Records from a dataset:
────────────────
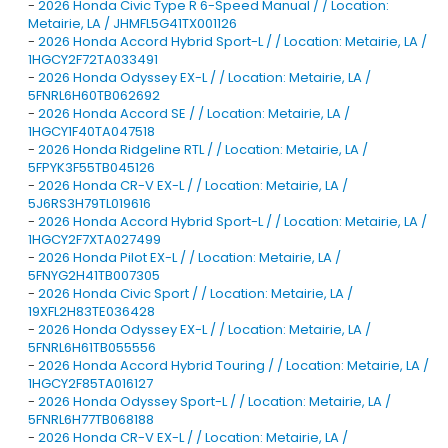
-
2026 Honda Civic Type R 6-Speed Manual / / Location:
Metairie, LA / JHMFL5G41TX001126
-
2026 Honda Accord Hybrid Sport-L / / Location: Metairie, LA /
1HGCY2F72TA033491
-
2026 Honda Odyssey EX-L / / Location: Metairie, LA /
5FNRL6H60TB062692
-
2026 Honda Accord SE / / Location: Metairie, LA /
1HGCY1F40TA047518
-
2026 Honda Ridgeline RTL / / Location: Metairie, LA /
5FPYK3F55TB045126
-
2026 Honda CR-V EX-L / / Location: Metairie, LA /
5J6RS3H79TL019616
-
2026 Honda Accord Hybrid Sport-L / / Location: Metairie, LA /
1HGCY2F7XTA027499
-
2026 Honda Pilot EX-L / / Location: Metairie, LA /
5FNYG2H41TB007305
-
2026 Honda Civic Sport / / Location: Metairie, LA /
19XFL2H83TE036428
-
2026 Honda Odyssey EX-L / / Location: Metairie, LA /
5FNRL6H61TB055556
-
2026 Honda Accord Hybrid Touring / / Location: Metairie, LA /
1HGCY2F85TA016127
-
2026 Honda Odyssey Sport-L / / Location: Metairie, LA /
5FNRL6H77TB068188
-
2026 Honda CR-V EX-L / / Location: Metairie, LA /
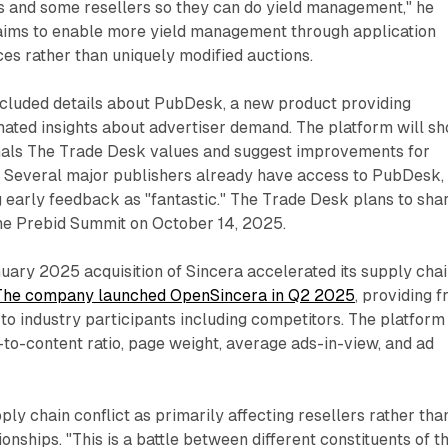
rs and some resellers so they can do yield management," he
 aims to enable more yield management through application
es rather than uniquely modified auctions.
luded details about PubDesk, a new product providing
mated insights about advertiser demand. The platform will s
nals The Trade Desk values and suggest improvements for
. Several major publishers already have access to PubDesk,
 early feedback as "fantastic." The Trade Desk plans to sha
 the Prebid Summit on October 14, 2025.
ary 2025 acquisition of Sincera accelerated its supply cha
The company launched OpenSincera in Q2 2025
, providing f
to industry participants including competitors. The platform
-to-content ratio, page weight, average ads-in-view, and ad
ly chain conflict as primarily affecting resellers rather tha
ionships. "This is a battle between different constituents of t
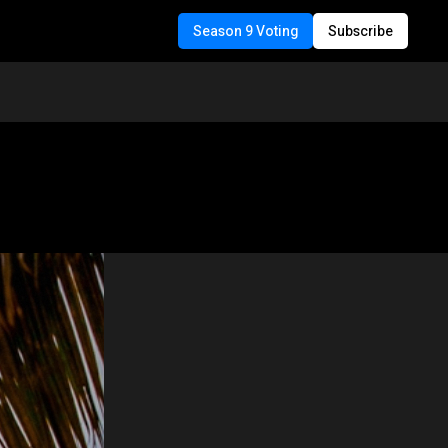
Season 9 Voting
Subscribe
────────────────
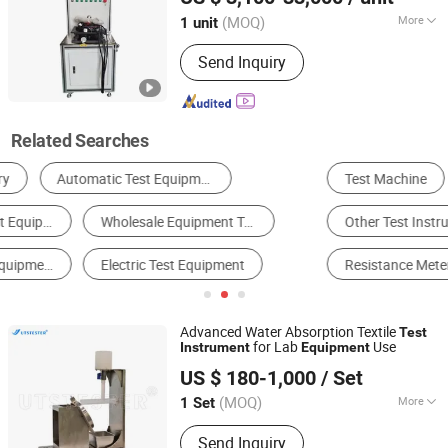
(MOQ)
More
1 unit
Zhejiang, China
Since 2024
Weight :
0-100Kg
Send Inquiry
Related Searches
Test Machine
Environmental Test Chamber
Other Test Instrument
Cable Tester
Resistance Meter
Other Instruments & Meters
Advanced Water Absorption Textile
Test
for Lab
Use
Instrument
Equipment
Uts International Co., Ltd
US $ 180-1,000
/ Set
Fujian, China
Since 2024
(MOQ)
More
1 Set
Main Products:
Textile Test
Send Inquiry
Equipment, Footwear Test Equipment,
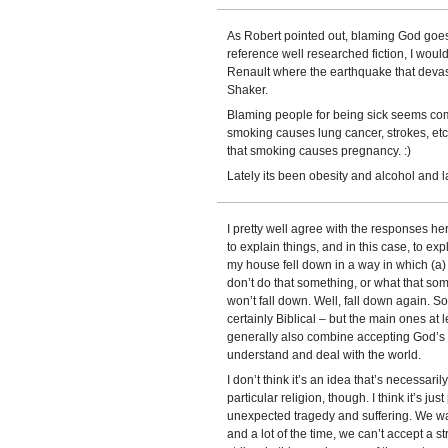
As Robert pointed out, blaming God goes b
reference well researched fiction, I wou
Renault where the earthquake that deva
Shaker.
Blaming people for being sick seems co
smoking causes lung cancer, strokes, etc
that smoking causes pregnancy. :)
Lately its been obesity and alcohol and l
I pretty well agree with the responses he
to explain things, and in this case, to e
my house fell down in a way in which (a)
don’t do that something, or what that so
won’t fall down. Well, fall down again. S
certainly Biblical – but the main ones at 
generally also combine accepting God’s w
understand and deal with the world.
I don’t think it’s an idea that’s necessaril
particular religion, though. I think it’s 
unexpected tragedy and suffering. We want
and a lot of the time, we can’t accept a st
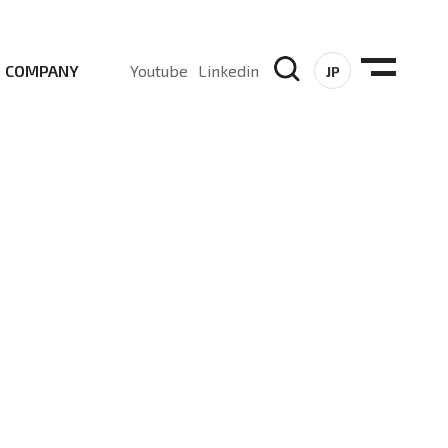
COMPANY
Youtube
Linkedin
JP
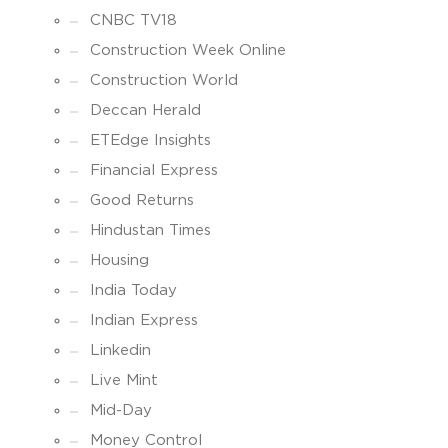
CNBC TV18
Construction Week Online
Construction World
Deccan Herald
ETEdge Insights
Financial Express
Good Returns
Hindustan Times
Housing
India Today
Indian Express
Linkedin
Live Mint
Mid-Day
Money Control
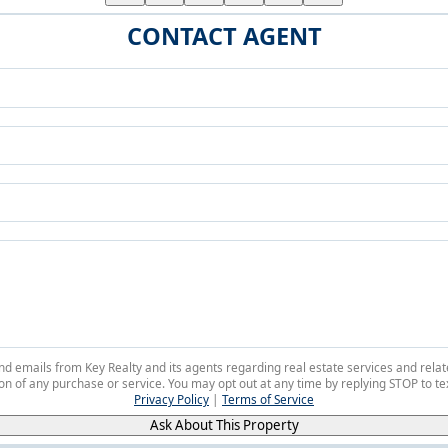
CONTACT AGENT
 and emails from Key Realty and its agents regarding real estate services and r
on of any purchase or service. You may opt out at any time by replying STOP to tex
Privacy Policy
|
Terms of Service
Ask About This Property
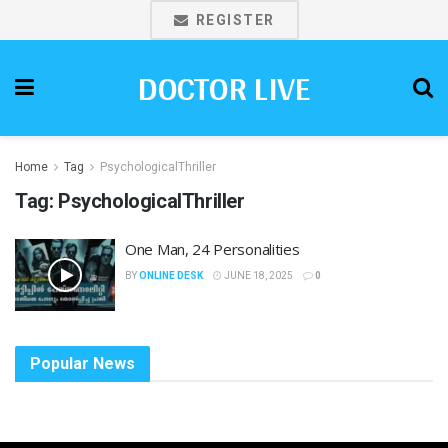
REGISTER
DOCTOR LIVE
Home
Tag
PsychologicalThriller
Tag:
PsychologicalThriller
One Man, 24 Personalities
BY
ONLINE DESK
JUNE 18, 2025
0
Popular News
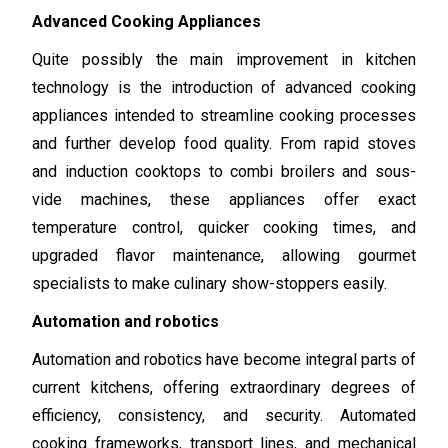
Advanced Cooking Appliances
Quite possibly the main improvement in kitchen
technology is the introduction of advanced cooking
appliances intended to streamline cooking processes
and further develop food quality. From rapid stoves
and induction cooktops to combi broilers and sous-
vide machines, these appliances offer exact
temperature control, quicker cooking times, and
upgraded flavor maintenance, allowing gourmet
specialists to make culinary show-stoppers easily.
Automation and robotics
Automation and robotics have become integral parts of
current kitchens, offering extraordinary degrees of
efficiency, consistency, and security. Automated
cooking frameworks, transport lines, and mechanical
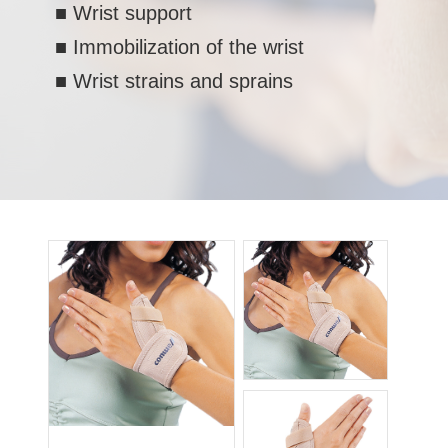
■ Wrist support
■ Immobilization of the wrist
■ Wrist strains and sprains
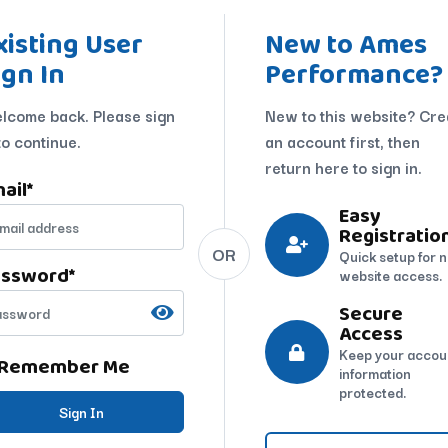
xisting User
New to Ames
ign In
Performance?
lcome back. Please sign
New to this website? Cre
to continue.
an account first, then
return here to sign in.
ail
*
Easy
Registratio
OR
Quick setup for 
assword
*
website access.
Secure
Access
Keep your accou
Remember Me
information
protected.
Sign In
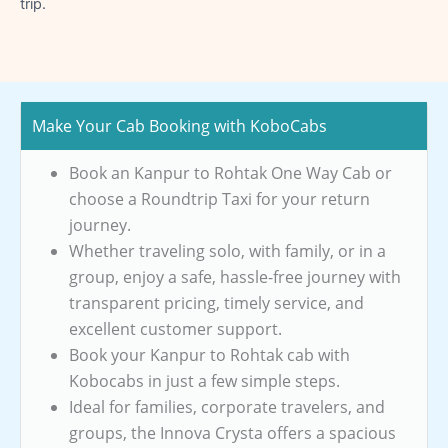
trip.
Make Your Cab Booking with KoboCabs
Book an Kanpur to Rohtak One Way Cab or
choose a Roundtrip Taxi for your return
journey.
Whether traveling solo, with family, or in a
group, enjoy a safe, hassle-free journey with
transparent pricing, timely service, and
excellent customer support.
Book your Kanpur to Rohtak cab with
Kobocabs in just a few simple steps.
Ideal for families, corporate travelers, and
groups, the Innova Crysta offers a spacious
────────────────
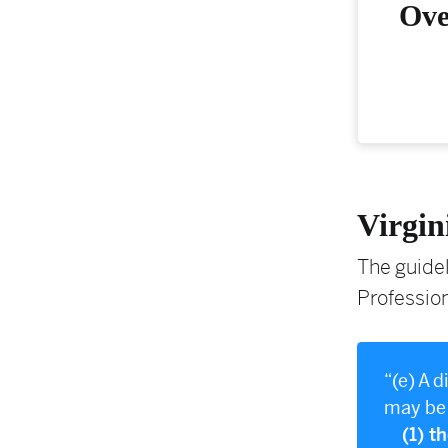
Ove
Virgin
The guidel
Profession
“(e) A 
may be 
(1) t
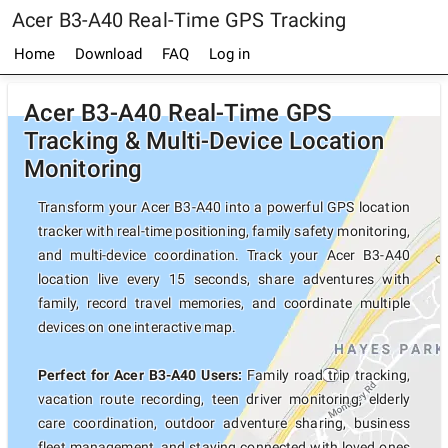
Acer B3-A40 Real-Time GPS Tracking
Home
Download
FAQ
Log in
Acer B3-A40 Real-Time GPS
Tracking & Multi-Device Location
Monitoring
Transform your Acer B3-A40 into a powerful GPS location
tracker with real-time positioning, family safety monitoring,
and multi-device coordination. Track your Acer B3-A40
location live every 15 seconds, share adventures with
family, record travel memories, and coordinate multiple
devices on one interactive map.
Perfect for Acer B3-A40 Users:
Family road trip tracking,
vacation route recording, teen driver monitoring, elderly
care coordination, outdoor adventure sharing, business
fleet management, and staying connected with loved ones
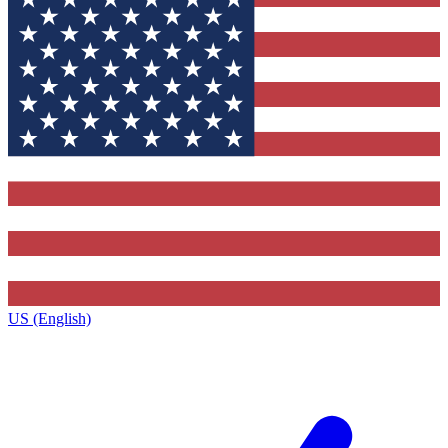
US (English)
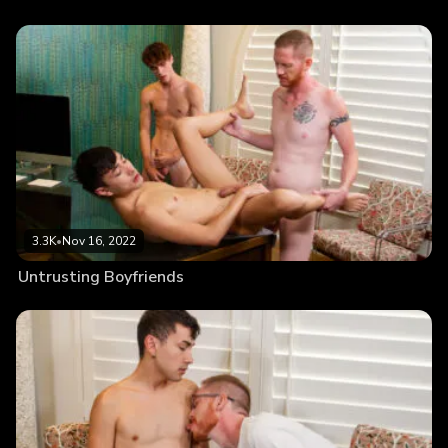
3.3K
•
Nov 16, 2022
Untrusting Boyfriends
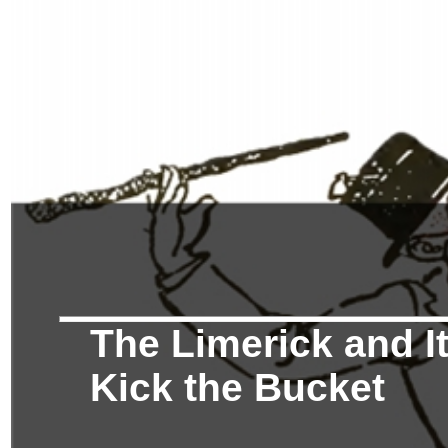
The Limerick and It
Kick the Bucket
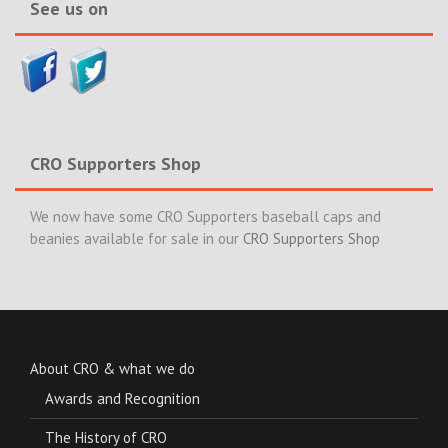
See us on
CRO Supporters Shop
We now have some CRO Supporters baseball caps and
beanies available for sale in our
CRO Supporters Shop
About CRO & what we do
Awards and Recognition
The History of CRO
────────────────
-- Work to be completed --
Which lines in the rows above contain the string "Acer"? Pick out each such line and copy it in full, matching uppercase and lowercase exactly.

-- Task result --
Acer B3-A40 Real-Time GPS Tracking
Acer B3-A40 Real-Time GPS
Transform your Acer B3-A40 into a powerful GPS location
and multi-device coordination. Track your Acer B3-A40
Perfect for Acer B3-A40 Users:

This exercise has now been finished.